Impactos da pandemia no sistema carcerário brasileiro
Enviada em 16/11/2020
Durante o Colonialismo, os escravos eram transportados nos porões dos Navios negreiros, onde permaneciam confinados em péssimas condições e sofriam com a superlotação e a falta de higiene. Sob o mesmo ponto de vista, o sistema carcerário brasileiro possui precárias e superlotadas prisões, que durante a pandemia do coronavírus causaram grandes impactos negativos, como: a contaminação em larga escala e os motins entre os presos.
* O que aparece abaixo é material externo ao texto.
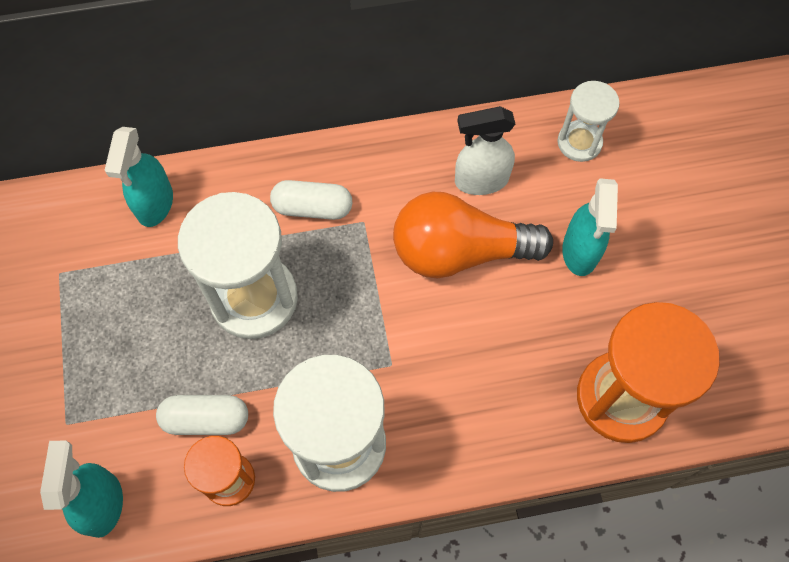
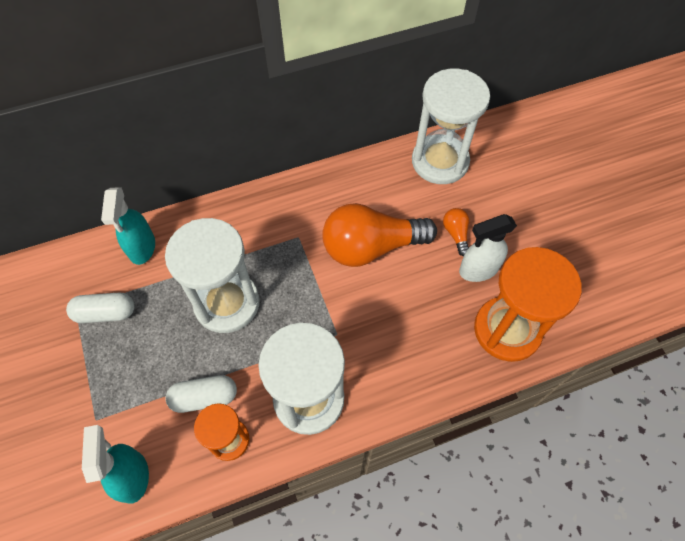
camera: 10 degrees left, 5 degrees down
(312, 208) = (259, 233): white capsule -> white capsule (105, 313)
(480, 180) = (376, 196): white spray bottle -> white spray bottle (478, 270)
(579, 142) = (440, 161): white hourglass -> white hourglass, size x1.81
(580, 252) = (456, 234): turquoise spray bottle -> orange light bulb

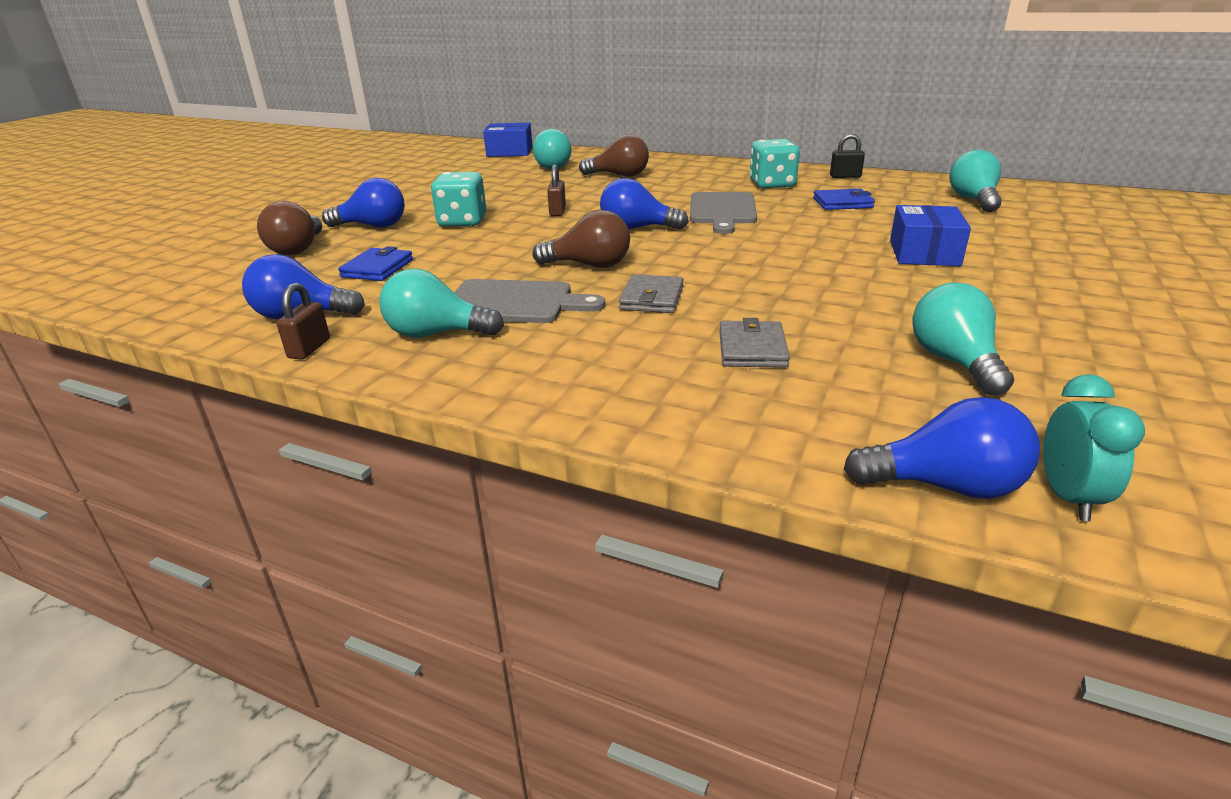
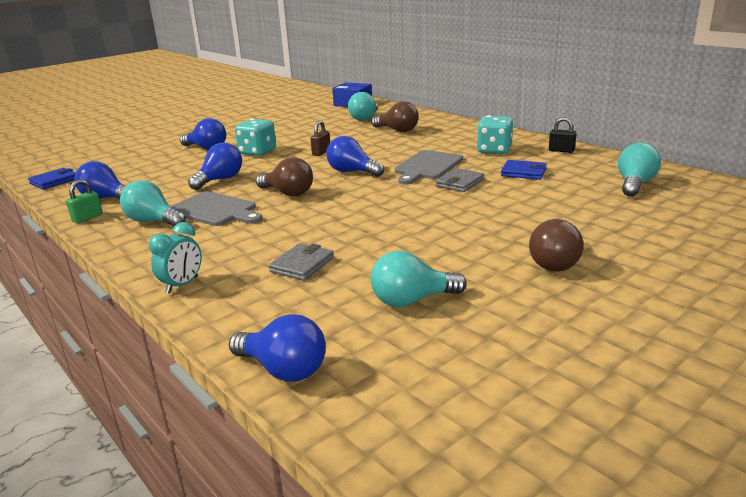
camera: 25 degrees right, 5 degrees down
(298, 249) = (152, 157): brown light bulb -> brown light bulb (556, 262)
(309, 348) = (87, 218): brown padlock -> green padlock
(377, 268) = (175, 176): blue wallet -> blue wallet (54, 181)
(459, 263) = (220, 180): none -> blue light bulb
(652, 298) = (293, 221): grey wallet -> grey wallet (459, 183)
(924, 253) = (520, 221): blue box -> none
(954, 362) = (412, 300): turquoise light bulb -> turquoise light bulb turned 120 degrees counterclockwise
(1068, 497) = (342, 396): turquoise clock -> turquoise clock (182, 285)

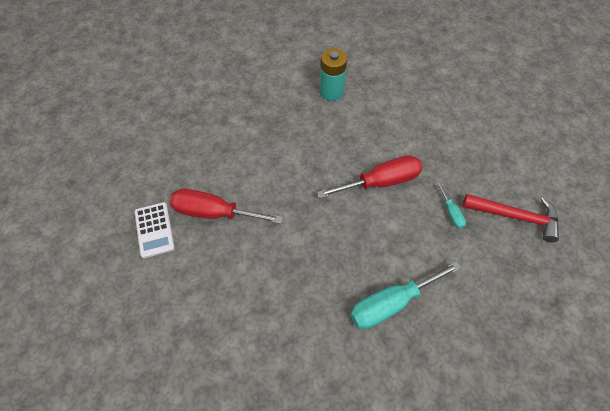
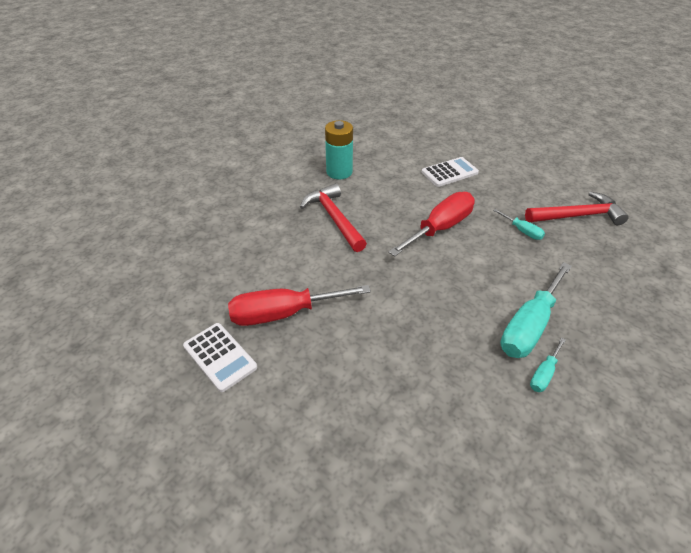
camera: 25 degrees left, 15 degrees down
(299, 139) = (334, 218): none -> red hammer
(373, 348) = (544, 374): none -> turquoise screwdriver
(428, 126) = (449, 172): none -> white calculator

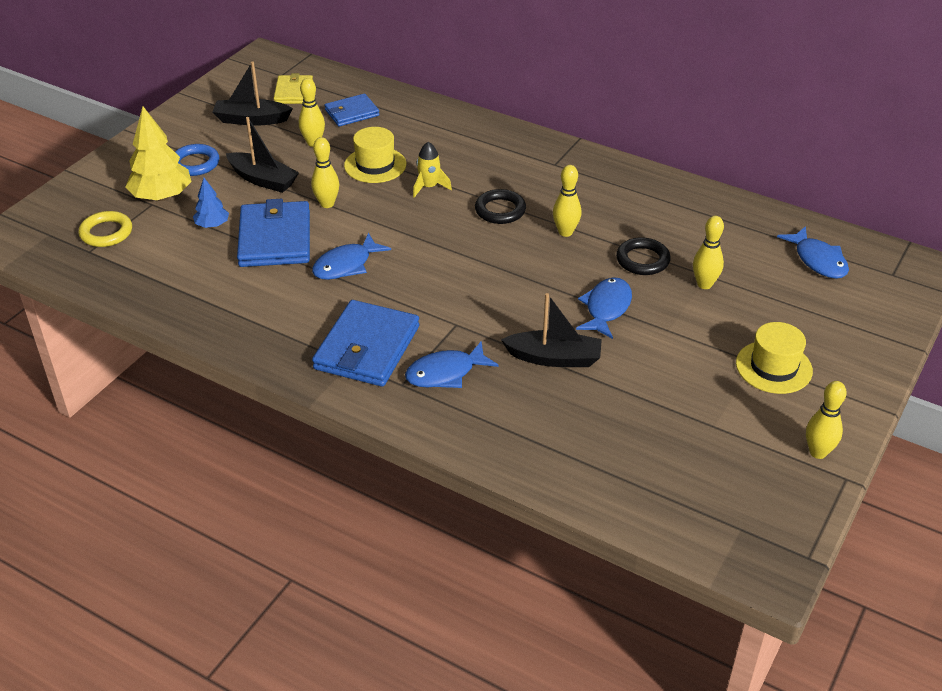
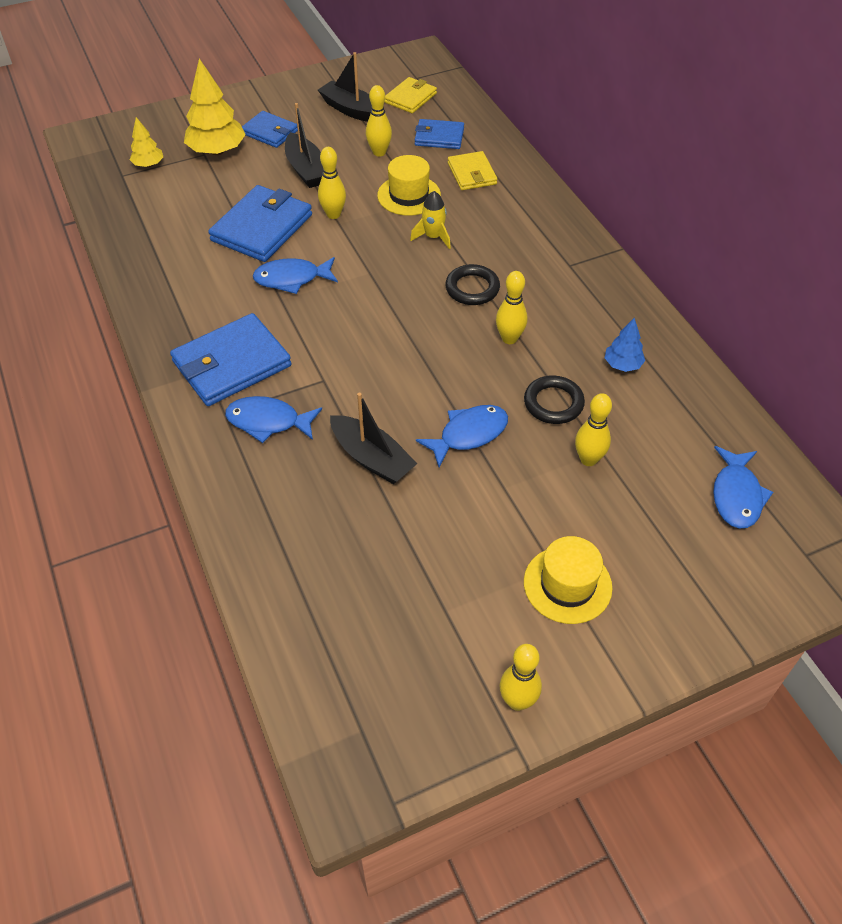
camera: 35 degrees right, 10 degrees up
(106, 233) = (148, 165): yellow ring -> yellow tree
(195, 163) = (270, 132): blue ring -> blue wallet
(212, 225) = (228, 193): blue tree -> blue tree (622, 365)
(409, 130) = (472, 174): none -> yellow wallet

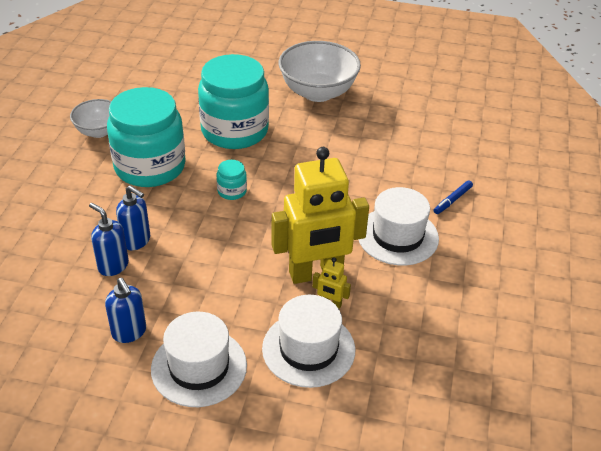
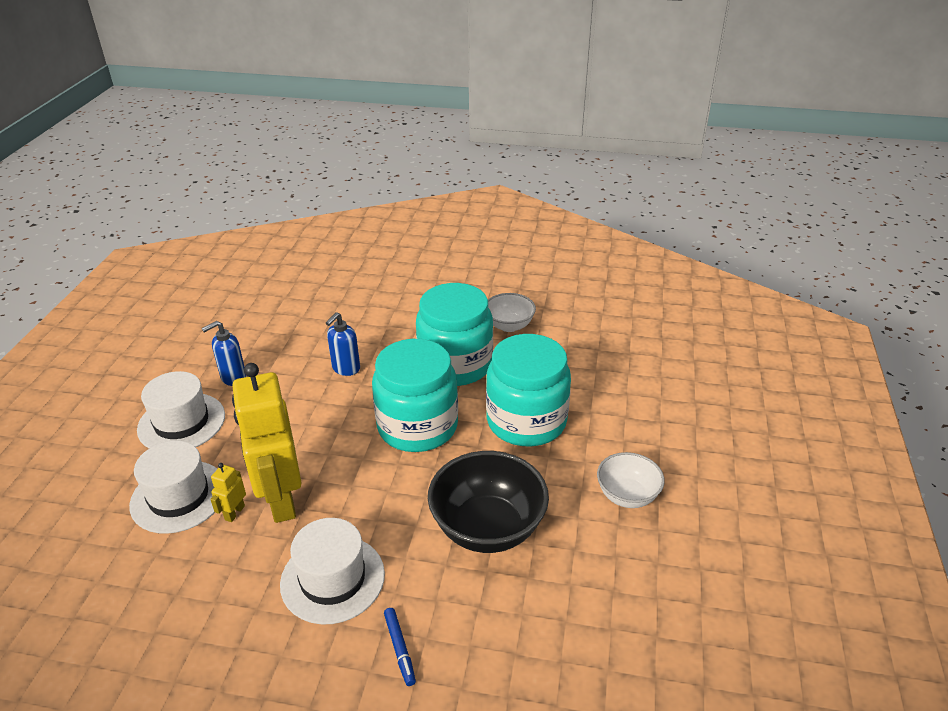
camera: 90 degrees right, 5 degrees down
(113, 266) = (315, 359): blue soap dispenser -> none
(232, 191) = (417, 426): turquoise jar -> turquoise jar, size x2.49
(318, 92) = (627, 495): white bowl -> white bowl, size x0.58
(347, 157) = (487, 528): none -> black bowl
(452, 200) = (400, 649): blue marker -> blue marker turned 150 degrees counterclockwise

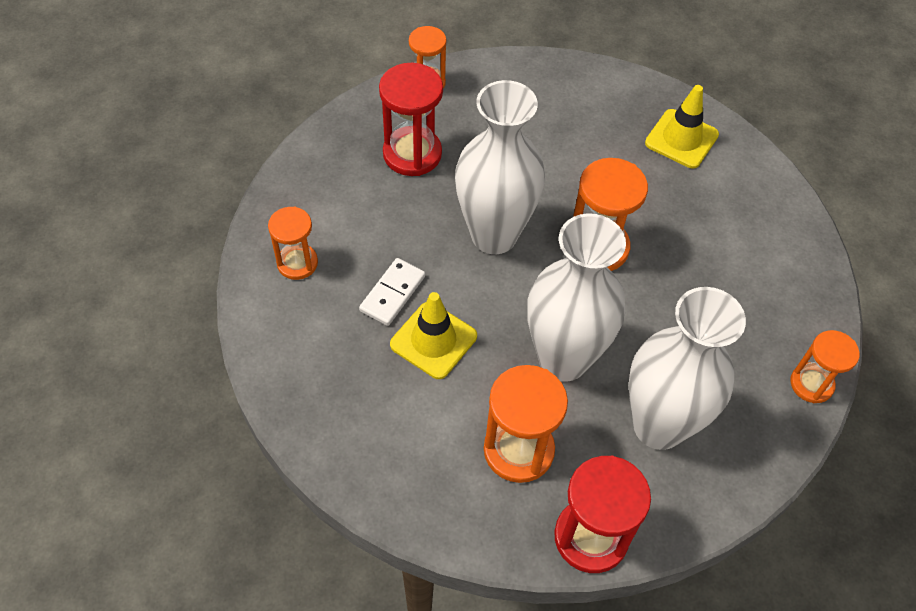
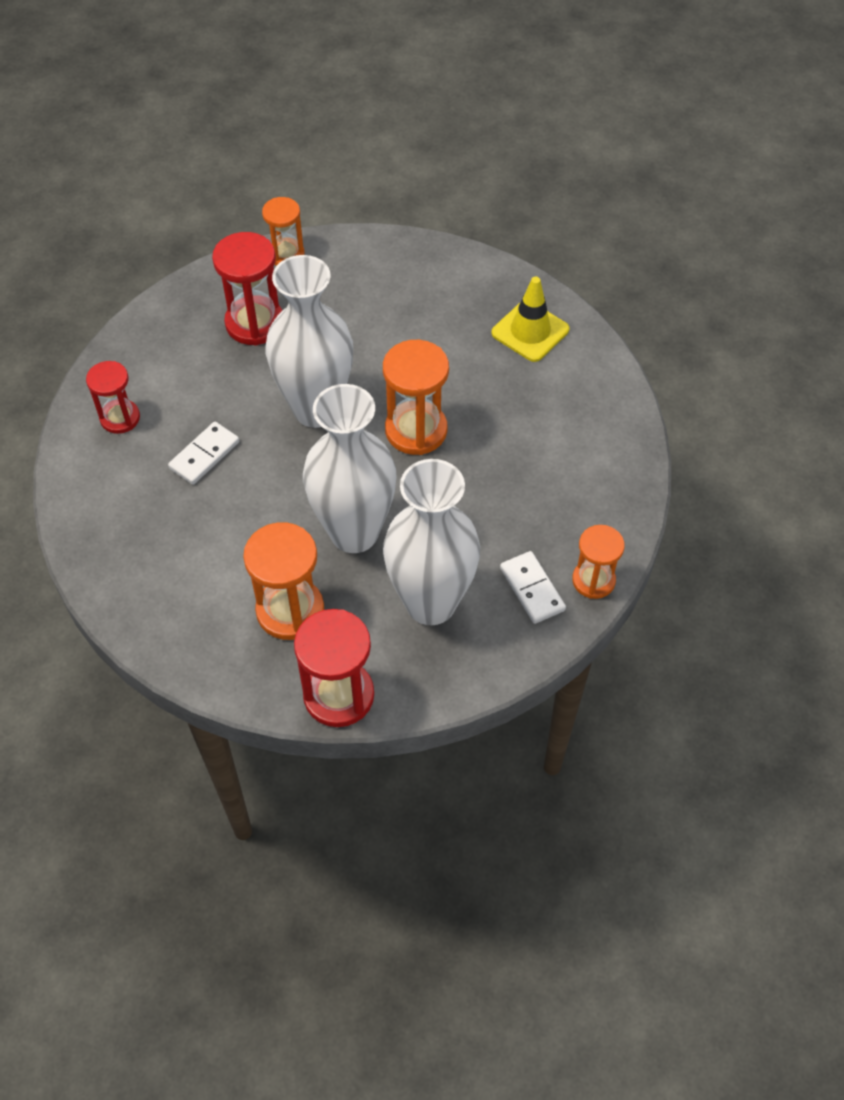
camera: 10 degrees right, 0 degrees up
(297, 263) = (120, 418): orange hourglass -> red hourglass
(433, 340) = (233, 502): yellow traffic cone -> none
(754, 400) = (532, 589): none -> white domino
Em primeiro lugar, desde o início da pandemia foi indicado como cuidado preventivo, o isolamento social, que possibilitaria a diminuição da propagação do vírus. Em contrapartida, a realidade dos cárceres no Brasil não permite que haja a proteção dos presos, visto que há superpopulação, bem como, celas sem ventilação, higiene e abastecimento de água. Ademais, segundo a Lei de Execução Penal, é dever do Estado, para com o presidiário, conceder assistência à saúde preventiva e curativa. Entretanto, a realidade é contrária, tendo em vista que, o vírus se alastrou rapidamente entre a população carcerária, o que gerou alto índice de infectados e de mortes.
Outrossim, devido ao isolamento social, as visitas dos familiares foram proibidas, o que gerou consequências negativas para a saúde emocional dos presos, pois muitos utilizam esses momentos como escapamento para diminuir a pressão psicológica que enfrentam dentro dos cárceres. Além disso, o contato continuou por meio de cartas que na maioria das vezes não chegavam ao destino, intensificou-se assim o não contentamento, que foi expressado através de motins e rebeliões. Ademais, a psicologia afirma que o toque mexe com a nossa química cerebral e pode prevenir a depressão. Ou seja, deve-se criar novas estratégias para que o contato familiar seja prioridade.
Destarte, para que os impactos negativos ,causados pela pandemia, sejam diminuídos, torna-se necessário que o Ministério da Justiça, responsável por acompanhar e controlar a aplicação da Lei de Execução Penal, elabore novas estratégias para conceder a assistência à saúde preventiva e emocional dos presos, por meio do controle do tráfego de entrada de novos presidiários e da promoção de novas formas de comunicação entre detentos e familiares, a partir da utilização da tecnologia. Dessa forma, o número de contaminação será controlado e os motins diminuirão.